A will does not override the beneficiary nominations on policies like life insurance, investments and retirement annuities. Choose these beneficiaries and the beneficiaries of the rest of your estate carefully, to include all those you want to be taken care of in the event of your death.


Dying without a will, called dying intestate, can be traumatic for those you leave behind


Estate planning is not a one-and-done exercise. It requires you to take stock of your life regularly and stipulate any changes to your wishes. After major life events like a break-up with a long-term partner or the death of a relative, you should reassess the beneficiaries named in your will and your insurance policies and make changes where necessary.

What are the costs of creating a will?

Most financial service providers and attorneys will be happy to draft your will in accordance with your wishes for free, on condition that they are named the executors of your estate, which allows them to claim a percentage of the estate as a fee.

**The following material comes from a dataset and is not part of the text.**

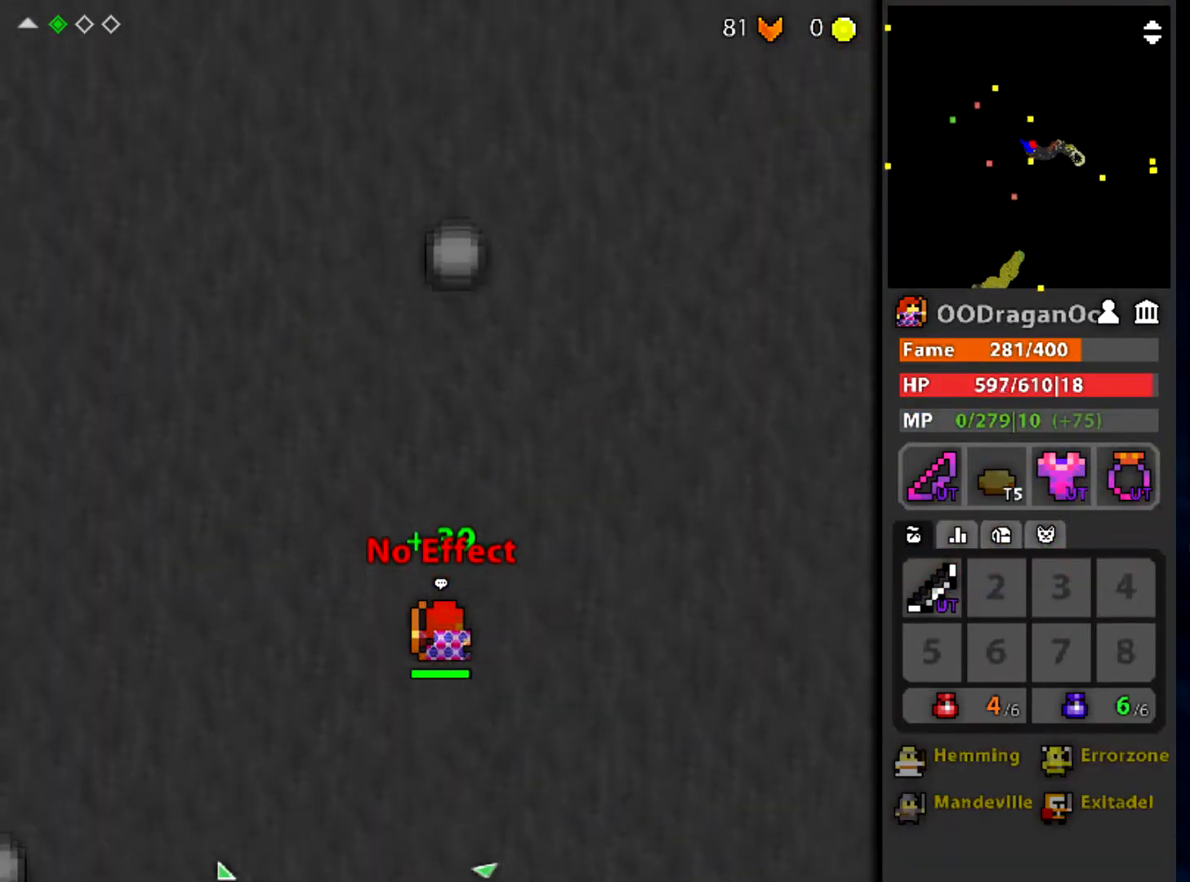
{"keys": ["d", "w"], "mouse": [], "events": [[267, "d", "down"]]}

Nedbank offers will drafting and safe custody services for all clients, and Nedgroup Trust will execute the estate so your loved ones can mourn your passing without the anxiety of administration and red tape.

Of course, you can also get an expert to draft your will and name an executor of your choosing, but in that case, you will generally pay a fee.

The advantage of having your will drafted by a professional is the expertise they bring to the process, even while you’re still alive. By managing your assets optimally across a variety of financial instruments, for example, your financial adviser can structure your estate legally to reduce the tax owed upon your death and leave more for your heirs. And because our estate planning consultants are experts in this area, they know exactly what steps to take when executing a will and completing the paperwork.

What happens if you die without a will?

Dying without a will, called dying intestate, can be traumatic for those you leave behind. Your estate will be administered according to the Intestate Succession Act 81 of 1987. It will be divided among your surviving spouse (if you were married), your children, parents and siblings according to a set formula and in a specific order of preference.

According to the law, your surviving spouse may rank higher in the order of preference than your parents or your children. This is another strong motivation to make a will. If you wish to leave specific items or amounts to loved ones or organisations, your will should name these bequests explicitly.